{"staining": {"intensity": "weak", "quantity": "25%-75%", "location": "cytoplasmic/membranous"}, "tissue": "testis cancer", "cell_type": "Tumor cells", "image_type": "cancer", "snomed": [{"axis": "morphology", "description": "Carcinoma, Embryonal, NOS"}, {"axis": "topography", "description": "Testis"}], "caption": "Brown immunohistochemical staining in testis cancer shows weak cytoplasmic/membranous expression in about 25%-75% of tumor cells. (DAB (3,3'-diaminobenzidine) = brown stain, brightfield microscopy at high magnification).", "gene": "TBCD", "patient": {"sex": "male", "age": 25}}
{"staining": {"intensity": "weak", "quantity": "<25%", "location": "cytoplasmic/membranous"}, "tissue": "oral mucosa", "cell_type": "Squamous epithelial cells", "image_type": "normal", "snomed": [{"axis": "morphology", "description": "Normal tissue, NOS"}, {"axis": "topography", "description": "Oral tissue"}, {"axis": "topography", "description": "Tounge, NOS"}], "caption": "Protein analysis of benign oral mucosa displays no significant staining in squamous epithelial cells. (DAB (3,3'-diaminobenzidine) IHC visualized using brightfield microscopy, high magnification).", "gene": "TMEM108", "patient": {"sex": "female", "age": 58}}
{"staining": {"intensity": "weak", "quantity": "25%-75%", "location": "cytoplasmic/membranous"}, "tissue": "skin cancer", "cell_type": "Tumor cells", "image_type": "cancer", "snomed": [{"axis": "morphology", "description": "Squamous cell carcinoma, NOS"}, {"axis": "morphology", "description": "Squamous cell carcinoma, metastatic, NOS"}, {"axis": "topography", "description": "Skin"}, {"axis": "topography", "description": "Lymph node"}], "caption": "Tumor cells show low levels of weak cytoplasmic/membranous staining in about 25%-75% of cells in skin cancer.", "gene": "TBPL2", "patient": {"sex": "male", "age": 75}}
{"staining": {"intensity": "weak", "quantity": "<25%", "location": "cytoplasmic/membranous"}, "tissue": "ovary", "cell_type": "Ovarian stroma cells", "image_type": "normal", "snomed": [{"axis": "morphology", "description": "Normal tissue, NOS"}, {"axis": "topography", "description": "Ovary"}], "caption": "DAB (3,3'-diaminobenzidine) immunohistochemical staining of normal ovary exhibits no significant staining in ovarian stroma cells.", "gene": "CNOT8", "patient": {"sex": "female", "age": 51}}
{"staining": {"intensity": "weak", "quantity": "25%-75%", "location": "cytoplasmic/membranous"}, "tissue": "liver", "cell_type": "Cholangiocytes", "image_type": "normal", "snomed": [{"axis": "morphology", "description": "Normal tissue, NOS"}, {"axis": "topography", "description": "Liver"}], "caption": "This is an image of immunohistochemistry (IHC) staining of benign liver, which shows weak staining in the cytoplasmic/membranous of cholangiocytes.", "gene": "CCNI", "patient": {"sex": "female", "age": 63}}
────────────────
* [What this task involves]: The answer is each line from the entries above in which the word "magnification" occurs.

* [Reply]:
{"staining": {"intensity": "weak", "quantity": "25%-75%", "location": "cytoplasmic/membranous"}, "tissue": "testis cancer", "cell_type": "Tumor cells", "image_type": "cancer", "snomed": [{"axis": "morphology", "description": "Carcinoma, Embryonal, NOS"}, {"axis": "topography", "description": "Testis"}], "caption": "Brown immunohistochemical staining in testis cancer shows weak cytoplasmic/membranous expression in about 25%-75% of tumor cells. (DAB (3,3'-diaminobenzidine) = brown stain, brightfield microscopy at high magnification).", "gene": "TBCD", "patient": {"sex": "male", "age": 25}}
{"staining": {"intensity": "weak", "quantity": "<25%", "location": "cytoplasmic/membranous"}, "tissue": "oral mucosa", "cell_type": "Squamous epithelial cells", "image_type": "normal", "snomed": [{"axis": "morphology", "description": "Normal tissue, NOS"}, {"axis": "topography", "description": "Oral tissue"}, {"axis": "topography", "description": "Tounge, NOS"}], "caption": "Protein analysis of benign oral mucosa displays no significant staining in squamous epithelial cells. (DAB (3,3'-diaminobenzidine) IHC visualized using brightfield microscopy, high magnification).", "gene": "TMEM108", "patient": {"sex": "female", "age": 58}}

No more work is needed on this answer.